TotalEnergies Agrees to Acquire 50% of EPH’s 14-GW European Gas Power Portfolio in €5.1B All-Share Deal. TotalEnergies disclosed in its Feb. 10 full-year 2025 results announcement that it signed an agreement to acquire 50% of a portfolio of flexible gas-fired power generation assets with more than 14 GW of gross capacity from Czech energy group EPH, in an all-share transaction valued at €5.1 billion. The deal, which is expected to close mid-2026, accelerates TotalEnergies’ gas-to-power integration strategy in Europe, where the company ended 2025 with 7 GW of net installed flexible gas capacity contributing 16.7 TWh of net electricity production. TotalEnergies’ Integrated Power segment produced 48 TWh of net electricity in 2025, up 17% year-on-year, and the company is targeting electricity production of more than 60 TWh in 2026—an increase of approximately 25%—enabled in part by the EPH portfolio. In February, TotalEnergies also signed long-term power supply contracts with Google covering 30 TWh over 15 years in the U.S. and 1 TWh over 21 years in Malaysia.

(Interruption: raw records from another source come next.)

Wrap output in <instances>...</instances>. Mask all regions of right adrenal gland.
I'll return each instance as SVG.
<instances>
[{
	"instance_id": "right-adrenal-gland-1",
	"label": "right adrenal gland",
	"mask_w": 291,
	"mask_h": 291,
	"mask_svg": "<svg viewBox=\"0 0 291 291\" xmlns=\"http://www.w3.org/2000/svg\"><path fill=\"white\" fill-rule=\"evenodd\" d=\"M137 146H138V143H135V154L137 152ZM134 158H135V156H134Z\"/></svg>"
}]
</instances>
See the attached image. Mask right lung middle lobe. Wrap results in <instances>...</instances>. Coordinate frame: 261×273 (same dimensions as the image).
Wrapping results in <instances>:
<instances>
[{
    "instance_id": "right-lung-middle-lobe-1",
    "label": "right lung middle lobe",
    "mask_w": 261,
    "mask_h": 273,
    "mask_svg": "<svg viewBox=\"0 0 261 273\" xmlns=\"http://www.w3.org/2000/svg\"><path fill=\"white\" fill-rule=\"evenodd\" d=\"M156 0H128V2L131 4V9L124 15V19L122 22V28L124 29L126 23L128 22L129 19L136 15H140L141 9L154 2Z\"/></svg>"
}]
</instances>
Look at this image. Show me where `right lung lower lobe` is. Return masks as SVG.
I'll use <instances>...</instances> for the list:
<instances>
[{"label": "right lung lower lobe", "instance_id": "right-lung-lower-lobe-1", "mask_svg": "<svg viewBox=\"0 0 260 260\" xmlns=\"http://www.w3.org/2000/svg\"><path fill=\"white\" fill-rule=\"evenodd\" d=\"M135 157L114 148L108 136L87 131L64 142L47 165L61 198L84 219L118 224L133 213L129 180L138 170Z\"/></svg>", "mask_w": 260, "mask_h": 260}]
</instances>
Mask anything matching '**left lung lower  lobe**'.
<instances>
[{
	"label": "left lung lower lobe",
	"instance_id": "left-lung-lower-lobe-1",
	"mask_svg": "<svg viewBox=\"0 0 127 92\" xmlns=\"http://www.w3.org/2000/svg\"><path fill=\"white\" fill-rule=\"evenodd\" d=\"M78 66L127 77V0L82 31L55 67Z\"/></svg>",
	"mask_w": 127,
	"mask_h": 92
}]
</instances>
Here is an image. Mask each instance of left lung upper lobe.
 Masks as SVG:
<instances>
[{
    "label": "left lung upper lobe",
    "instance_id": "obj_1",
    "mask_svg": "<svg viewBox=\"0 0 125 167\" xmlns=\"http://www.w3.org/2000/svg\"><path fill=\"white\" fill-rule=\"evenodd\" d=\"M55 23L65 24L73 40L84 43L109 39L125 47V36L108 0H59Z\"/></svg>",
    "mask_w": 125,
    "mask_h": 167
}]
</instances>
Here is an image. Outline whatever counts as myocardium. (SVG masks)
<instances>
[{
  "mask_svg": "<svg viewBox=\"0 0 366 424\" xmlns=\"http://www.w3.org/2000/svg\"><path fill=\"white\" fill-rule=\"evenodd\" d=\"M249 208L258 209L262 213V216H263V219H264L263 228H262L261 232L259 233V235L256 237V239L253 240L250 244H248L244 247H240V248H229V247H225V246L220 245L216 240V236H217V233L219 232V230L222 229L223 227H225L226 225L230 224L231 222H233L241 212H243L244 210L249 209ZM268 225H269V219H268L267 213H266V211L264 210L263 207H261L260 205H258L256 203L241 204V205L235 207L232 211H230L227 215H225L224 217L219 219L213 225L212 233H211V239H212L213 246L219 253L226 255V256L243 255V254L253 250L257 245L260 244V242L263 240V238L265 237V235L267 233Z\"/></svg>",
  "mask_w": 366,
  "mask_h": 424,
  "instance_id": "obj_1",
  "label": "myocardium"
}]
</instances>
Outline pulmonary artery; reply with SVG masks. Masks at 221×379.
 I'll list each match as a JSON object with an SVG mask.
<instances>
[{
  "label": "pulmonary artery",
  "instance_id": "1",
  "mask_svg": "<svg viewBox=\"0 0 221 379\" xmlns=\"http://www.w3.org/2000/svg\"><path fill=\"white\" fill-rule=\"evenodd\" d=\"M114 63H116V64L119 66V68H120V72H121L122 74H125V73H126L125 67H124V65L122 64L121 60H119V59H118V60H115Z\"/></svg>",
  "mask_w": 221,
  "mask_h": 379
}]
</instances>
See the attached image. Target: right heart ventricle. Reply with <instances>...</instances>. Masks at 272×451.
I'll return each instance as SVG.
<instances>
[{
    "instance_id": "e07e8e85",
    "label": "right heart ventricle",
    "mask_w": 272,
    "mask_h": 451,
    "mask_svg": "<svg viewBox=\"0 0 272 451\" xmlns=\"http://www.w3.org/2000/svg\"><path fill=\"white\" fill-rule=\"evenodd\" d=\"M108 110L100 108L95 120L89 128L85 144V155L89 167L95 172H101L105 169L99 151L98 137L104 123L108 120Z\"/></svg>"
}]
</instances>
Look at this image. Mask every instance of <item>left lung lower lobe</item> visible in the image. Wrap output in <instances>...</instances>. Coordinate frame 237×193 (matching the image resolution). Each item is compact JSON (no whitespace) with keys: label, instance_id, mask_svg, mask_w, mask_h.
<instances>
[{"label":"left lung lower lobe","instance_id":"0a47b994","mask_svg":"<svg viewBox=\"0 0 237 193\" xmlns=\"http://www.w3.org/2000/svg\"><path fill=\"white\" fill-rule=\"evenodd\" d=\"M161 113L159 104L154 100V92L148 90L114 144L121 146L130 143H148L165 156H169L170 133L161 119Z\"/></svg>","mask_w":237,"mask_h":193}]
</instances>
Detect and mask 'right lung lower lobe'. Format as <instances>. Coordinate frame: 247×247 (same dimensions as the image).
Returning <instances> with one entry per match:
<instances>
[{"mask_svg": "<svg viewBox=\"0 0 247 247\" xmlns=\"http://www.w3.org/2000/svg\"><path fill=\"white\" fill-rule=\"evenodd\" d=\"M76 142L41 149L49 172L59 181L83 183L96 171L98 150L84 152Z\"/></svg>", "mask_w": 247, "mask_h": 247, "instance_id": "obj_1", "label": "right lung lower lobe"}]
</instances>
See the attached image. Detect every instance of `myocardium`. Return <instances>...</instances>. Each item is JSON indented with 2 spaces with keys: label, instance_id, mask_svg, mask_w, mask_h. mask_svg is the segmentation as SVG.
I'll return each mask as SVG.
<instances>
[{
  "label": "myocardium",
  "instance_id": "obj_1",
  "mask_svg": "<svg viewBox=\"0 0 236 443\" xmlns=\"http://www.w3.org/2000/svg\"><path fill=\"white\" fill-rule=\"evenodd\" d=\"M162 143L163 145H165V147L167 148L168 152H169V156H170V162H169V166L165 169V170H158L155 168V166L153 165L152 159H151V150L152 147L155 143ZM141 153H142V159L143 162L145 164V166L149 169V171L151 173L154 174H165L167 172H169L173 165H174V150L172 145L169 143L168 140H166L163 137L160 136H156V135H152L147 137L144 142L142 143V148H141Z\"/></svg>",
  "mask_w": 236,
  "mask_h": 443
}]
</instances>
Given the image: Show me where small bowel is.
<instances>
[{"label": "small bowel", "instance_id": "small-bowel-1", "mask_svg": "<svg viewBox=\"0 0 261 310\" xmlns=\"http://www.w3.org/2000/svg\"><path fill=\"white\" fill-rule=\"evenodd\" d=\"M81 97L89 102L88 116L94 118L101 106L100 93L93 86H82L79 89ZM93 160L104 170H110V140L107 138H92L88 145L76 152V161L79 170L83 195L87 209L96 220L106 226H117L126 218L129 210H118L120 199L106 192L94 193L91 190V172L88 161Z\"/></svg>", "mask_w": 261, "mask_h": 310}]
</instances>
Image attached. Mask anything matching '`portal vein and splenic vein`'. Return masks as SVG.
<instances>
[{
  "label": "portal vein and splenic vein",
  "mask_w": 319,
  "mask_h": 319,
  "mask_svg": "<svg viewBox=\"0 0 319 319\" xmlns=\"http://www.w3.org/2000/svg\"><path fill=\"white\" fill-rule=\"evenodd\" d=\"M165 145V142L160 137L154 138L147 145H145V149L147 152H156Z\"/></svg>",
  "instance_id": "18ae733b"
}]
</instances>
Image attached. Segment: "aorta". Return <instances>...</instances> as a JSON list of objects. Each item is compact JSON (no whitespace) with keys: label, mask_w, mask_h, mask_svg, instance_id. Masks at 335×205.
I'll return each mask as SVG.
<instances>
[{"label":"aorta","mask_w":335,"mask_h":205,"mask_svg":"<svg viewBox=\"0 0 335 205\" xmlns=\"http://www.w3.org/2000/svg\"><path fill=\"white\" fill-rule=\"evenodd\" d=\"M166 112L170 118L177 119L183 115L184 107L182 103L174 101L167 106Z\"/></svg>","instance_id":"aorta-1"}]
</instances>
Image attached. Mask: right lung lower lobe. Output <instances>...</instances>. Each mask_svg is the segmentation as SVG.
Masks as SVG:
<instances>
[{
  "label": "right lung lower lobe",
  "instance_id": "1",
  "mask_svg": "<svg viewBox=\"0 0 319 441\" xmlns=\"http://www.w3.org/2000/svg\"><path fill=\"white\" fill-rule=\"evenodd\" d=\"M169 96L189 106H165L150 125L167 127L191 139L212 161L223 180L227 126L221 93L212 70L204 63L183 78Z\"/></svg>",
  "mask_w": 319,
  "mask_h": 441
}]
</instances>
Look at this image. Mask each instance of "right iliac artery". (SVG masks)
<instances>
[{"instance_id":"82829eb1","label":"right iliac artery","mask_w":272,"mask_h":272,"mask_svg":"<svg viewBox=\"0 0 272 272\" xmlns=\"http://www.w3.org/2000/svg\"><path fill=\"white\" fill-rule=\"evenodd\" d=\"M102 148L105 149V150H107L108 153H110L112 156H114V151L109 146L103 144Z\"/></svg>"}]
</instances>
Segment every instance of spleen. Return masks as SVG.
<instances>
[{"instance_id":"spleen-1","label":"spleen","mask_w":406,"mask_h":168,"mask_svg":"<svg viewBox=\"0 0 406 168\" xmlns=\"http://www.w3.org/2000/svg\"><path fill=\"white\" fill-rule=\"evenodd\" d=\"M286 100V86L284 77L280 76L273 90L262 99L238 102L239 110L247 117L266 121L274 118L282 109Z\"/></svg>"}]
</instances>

Valmet to Supply Flue Gas Heat Recovery System for Veolia’s Biomass CHP Plant in Poland. Finland-based Valmet on Feb. 18 said that it will deliver a flue gas condensing heat recovery system and automation solution to Veolia’s EC4 combined heat and power (CHP) plant in Łódz, Poland, as part of Veolia’s “HeatUp!” project, which is part of the company’s broader GreenUp decarbonization program. The three-stage condensing system will capture more than 50 MW of thermal energy from flue gases and return it to Łódz’s district heating network, increasing renewable heat production at EC4 by one-third without burning additional biomass. Valmet’s scope includes the condensing plant, a condensate treatment system that converts recovered flue gas condensate into process water, and an extension of the existing Valmet DNA automation platform already in service at the facility. Startup is scheduled for the third quarter of 2027. The project is a key milestone in Veolia’s plan to achieve a complete coal phase-out across the Łódz district heating system by 2031, and it will be supplemented by a new gas-fired unit and a heat accumulator. Financial terms were not disclosed.